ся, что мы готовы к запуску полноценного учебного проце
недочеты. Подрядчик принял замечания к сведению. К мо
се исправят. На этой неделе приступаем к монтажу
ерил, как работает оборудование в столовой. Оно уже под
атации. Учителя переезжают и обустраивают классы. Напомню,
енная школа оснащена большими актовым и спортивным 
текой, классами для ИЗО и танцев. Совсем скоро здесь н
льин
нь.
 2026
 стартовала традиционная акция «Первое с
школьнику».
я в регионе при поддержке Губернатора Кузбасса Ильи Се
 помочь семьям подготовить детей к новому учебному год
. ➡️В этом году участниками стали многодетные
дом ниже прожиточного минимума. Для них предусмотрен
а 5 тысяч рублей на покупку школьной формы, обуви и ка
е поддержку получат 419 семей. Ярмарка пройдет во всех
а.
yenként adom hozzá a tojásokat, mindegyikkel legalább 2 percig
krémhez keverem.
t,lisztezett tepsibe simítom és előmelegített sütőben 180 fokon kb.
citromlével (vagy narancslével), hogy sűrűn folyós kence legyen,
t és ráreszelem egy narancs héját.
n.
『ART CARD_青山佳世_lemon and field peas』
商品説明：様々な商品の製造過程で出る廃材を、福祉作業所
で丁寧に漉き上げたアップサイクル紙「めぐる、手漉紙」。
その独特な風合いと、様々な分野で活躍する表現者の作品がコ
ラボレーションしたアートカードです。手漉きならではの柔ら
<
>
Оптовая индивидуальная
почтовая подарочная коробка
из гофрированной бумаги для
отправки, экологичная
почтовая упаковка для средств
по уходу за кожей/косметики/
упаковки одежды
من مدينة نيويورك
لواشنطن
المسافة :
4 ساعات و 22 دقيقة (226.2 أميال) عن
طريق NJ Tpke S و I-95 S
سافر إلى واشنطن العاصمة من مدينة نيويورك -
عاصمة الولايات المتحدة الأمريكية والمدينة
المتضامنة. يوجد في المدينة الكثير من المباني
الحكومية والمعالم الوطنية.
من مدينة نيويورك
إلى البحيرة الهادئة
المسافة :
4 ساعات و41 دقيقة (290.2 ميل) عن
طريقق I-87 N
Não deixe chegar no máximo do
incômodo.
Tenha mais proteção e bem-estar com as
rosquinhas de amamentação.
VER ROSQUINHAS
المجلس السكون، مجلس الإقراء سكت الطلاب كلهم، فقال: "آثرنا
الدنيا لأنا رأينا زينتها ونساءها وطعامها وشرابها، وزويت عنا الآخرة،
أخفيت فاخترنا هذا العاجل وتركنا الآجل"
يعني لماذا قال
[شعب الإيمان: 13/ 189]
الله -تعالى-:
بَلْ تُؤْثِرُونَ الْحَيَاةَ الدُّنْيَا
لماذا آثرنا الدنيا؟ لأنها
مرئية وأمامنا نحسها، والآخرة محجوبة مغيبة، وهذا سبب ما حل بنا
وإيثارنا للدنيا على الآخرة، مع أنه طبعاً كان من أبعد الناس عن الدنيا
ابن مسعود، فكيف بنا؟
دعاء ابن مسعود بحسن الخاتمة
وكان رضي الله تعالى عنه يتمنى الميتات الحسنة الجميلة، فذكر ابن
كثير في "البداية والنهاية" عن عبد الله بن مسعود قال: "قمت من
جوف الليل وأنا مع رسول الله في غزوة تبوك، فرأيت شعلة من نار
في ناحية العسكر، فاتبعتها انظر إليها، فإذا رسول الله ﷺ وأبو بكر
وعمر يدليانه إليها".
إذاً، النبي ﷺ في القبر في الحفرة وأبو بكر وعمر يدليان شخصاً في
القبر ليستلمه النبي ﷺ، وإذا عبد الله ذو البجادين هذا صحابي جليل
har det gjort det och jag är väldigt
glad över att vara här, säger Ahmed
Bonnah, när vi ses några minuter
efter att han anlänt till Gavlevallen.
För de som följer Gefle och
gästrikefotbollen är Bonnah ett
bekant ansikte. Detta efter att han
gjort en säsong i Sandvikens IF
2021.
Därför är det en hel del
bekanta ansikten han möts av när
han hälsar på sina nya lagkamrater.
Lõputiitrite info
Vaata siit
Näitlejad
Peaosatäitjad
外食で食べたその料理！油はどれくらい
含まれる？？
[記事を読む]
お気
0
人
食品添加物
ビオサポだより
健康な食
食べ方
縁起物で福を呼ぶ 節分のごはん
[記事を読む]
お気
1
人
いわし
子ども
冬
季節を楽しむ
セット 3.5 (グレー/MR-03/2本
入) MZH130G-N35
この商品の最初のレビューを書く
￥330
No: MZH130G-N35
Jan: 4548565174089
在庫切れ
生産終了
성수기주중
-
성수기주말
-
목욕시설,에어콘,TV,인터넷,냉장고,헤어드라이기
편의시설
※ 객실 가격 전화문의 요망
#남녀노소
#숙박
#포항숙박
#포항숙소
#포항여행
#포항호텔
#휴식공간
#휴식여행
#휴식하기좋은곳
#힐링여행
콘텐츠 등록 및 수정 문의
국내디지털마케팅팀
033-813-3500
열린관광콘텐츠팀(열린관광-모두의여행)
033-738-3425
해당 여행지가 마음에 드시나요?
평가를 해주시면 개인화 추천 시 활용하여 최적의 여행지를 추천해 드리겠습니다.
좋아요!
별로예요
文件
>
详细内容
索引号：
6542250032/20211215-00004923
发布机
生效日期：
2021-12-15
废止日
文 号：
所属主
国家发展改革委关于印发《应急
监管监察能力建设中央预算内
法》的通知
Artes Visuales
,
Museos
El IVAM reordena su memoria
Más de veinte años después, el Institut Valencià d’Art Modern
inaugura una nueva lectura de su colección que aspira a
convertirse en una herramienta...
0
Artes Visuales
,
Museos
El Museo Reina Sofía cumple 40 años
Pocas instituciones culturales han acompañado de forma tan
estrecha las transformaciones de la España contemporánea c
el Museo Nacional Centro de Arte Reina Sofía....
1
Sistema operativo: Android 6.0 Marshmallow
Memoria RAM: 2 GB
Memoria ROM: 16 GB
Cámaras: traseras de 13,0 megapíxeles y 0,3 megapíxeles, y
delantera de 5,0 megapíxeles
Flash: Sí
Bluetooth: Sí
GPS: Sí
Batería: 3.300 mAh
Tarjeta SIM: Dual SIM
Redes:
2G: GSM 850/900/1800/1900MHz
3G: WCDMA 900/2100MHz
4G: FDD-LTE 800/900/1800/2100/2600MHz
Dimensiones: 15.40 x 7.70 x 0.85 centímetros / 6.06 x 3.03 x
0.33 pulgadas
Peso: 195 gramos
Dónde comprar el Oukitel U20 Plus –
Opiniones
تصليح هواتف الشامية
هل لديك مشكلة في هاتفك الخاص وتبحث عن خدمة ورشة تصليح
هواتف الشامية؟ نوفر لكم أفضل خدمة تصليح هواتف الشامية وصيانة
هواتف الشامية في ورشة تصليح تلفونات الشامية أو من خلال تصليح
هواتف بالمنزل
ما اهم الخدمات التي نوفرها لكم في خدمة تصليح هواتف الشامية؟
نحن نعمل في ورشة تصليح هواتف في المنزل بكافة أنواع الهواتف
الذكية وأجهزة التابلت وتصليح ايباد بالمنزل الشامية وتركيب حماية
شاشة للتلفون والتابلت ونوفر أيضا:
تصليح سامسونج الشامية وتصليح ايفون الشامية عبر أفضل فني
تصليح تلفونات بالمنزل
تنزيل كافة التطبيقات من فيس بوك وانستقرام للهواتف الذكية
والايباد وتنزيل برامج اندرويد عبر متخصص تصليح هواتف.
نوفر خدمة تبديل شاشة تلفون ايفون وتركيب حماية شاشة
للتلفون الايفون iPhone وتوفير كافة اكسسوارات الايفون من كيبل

-*-*-

The answer must be the full listing, returned exactly as given.

- _Your response_
ся, что мы готовы к запуску полноценного учебного проце
недочеты. Подрядчик принял замечания к сведению. К мо
се исправят. На этой неделе приступаем к монтажу
ерил, как работает оборудование в столовой. Оно уже под
атации. Учителя переезжают и обустраивают классы. Напомню,
енная школа оснащена большими актовым и спортивным 
текой, классами для ИЗО и танцев. Совсем скоро здесь н
льин
нь.
 2026
 стартовала традиционная акция «Первое с
школьнику».
я в регионе при поддержке Губернатора Кузбасса Ильи Се
 помочь семьям подготовить детей к новому учебному год
. ➡️В этом году участниками стали многодетные
дом ниже прожиточного минимума. Для них предусмотрен
а 5 тысяч рублей на покупку школьной формы, обуви и ка
е поддержку получат 419 семей. Ярмарка пройдет во всех
а.
yenként adom hozzá a tojásokat, mindegyikkel legalább 2 percig
krémhez keverem.
t,lisztezett tepsibe simítom és előmelegített sütőben 180 fokon kb.
citromlével (vagy narancslével), hogy sűrűn folyós kence legyen,
t és ráreszelem egy narancs héját.
n.
『ART CARD_青山佳世_lemon and field peas』
商品説明：様々な商品の製造過程で出る廃材を、福祉作業所
で丁寧に漉き上げたアップサイクル紙「めぐる、手漉紙」。
その独特な風合いと、様々な分野で活躍する表現者の作品がコ
ラボレーションしたアートカードです。手漉きならではの柔ら
<
>
Оптовая индивидуальная
почтовая подарочная коробка
из гофрированной бумаги для
отправки, экологичная
почтовая упаковка для средств
по уходу за кожей/косметики/
упаковки одежды
من مدينة نيويورك
لواشنطن
المسافة :
4 ساعات و 22 دقيقة (226.2 أميال) عن
طريق NJ Tpke S و I-95 S
سافر إلى واشنطن العاصمة من مدينة نيويورك -
عاصمة الولايات المتحدة الأمريكية والمدينة
المتضامنة. يوجد في المدينة الكثير من المباني
الحكومية والمعالم الوطنية.
من مدينة نيويورك
إلى البحيرة الهادئة
المسافة :
4 ساعات و41 دقيقة (290.2 ميل) عن
طريقق I-87 N
Não deixe chegar no máximo do
incômodo.
Tenha mais proteção e bem-estar com as
rosquinhas de amamentação.
VER ROSQUINHAS
المجلس السكون، مجلس الإقراء سكت الطلاب كلهم، فقال: "آثرنا
الدنيا لأنا رأينا زينتها ونساءها وطعامها وشرابها، وزويت عنا الآخرة،
أخفيت فاخترنا هذا العاجل وتركنا الآجل"
يعني لماذا قال
[شعب الإيمان: 13/ 189]
الله -تعالى-:
بَلْ تُؤْثِرُونَ الْحَيَاةَ الدُّنْيَا
لماذا آثرنا الدنيا؟ لأنها
مرئية وأمامنا نحسها، والآخرة محجوبة مغيبة، وهذا سبب ما حل بنا
وإيثارنا للدنيا على الآخرة، مع أنه طبعاً كان من أبعد الناس عن الدنيا
ابن مسعود، فكيف بنا؟
دعاء ابن مسعود بحسن الخاتمة
وكان رضي الله تعالى عنه يتمنى الميتات الحسنة الجميلة، فذكر ابن
كثير في "البداية والنهاية" عن عبد الله بن مسعود قال: "قمت من
جوف الليل وأنا مع رسول الله في غزوة تبوك، فرأيت شعلة من نار
في ناحية العسكر، فاتبعتها انظر إليها، فإذا رسول الله ﷺ وأبو بكر
وعمر يدليانه إليها".
إذاً، النبي ﷺ في القبر في الحفرة وأبو بكر وعمر يدليان شخصاً في
القبر ليستلمه النبي ﷺ، وإذا عبد الله ذو البجادين هذا صحابي جليل
har det gjort det och jag är väldigt
glad över att vara här, säger Ahmed
Bonnah, när vi ses några minuter
efter att han anlänt till Gavlevallen.
För de som följer Gefle och
gästrikefotbollen är Bonnah ett
bekant ansikte. Detta efter att han
gjort en säsong i Sandvikens IF
2021.
Därför är det en hel del
bekanta ansikten han möts av när
han hälsar på sina nya lagkamrater.
Lõputiitrite info
Vaata siit
Näitlejad
Peaosatäitjad
外食で食べたその料理！油はどれくらい
含まれる？？
[記事を読む]
お気
0
人
食品添加物
ビオサポだより
健康な食
食べ方
縁起物で福を呼ぶ 節分のごはん
[記事を読む]
お気
1
人
いわし
子ども
冬
季節を楽しむ
セット 3.5 (グレー/MR-03/2本
入) MZH130G-N35
この商品の最初のレビューを書く
￥330
No: MZH130G-N35
Jan: 4548565174089
在庫切れ
生産終了
성수기주중
-
성수기주말
-
목욕시설,에어콘,TV,인터넷,냉장고,헤어드라이기
편의시설
※ 객실 가격 전화문의 요망
#남녀노소
#숙박
#포항숙박
#포항숙소
#포항여행
#포항호텔
#휴식공간
#휴식여행
#휴식하기좋은곳
#힐링여행
콘텐츠 등록 및 수정 문의
국내디지털마케팅팀
033-813-3500
열린관광콘텐츠팀(열린관광-모두의여행)
033-738-3425
해당 여행지가 마음에 드시나요?
평가를 해주시면 개인화 추천 시 활용하여 최적의 여행지를 추천해 드리겠습니다.
좋아요!
별로예요
文件
>
详细内容
索引号：
6542250032/20211215-00004923
发布机
生效日期：
2021-12-15
废止日
文 号：
所属主
国家发展改革委关于印发《应急
监管监察能力建设中央预算内
法》的通知
Artes Visuales
,
Museos
El IVAM reordena su memoria
Más de veinte años después, el Institut Valencià d’Art Modern
inaugura una nueva lectura de su colección que aspira a
convertirse en una herramienta...
0
Artes Visuales
,
Museos
El Museo Reina Sofía cumple 40 años
Pocas instituciones culturales han acompañado de forma tan
estrecha las transformaciones de la España contemporánea c
el Museo Nacional Centro de Arte Reina Sofía....
1
Sistema operativo: Android 6.0 Marshmallow
Memoria RAM: 2 GB
Memoria ROM: 16 GB
Cámaras: traseras de 13,0 megapíxeles y 0,3 megapíxeles, y
delantera de 5,0 megapíxeles
Flash: Sí
Bluetooth: Sí
GPS: Sí
Batería: 3.300 mAh
Tarjeta SIM: Dual SIM
Redes:
2G: GSM 850/900/1800/1900MHz
3G: WCDMA 900/2100MHz
4G: FDD-LTE 800/900/1800/2100/2600MHz
Dimensiones: 15.40 x 7.70 x 0.85 centímetros / 6.06 x 3.03 x
0.33 pulgadas
Peso: 195 gramos
Dónde comprar el Oukitel U20 Plus –
Opiniones
تصليح هواتف الشامية
هل لديك مشكلة في هاتفك الخاص وتبحث عن خدمة ورشة تصليح
هواتف الشامية؟ نوفر لكم أفضل خدمة تصليح هواتف الشامية وصيانة
هواتف الشامية في ورشة تصليح تلفونات الشامية أو من خلال تصليح
هواتف بالمنزل
ما اهم الخدمات التي نوفرها لكم في خدمة تصليح هواتف الشامية؟
نحن نعمل في ورشة تصليح هواتف في المنزل بكافة أنواع الهواتف
الذكية وأجهزة التابلت وتصليح ايباد بالمنزل الشامية وتركيب حماية
شاشة للتلفون والتابلت ونوفر أيضا:
تصليح سامسونج الشامية وتصليح ايفون الشامية عبر أفضل فني
تصليح تلفونات بالمنزل
تنزيل كافة التطبيقات من فيس بوك وانستقرام للهواتف الذكية
والايباد وتنزيل برامج اندرويد عبر متخصص تصليح هواتف.
نوفر خدمة تبديل شاشة تلفون ايفون وتركيب حماية شاشة
للتلفون الايفون iPhone وتوفير كافة اكسسوارات الايفون من كيبل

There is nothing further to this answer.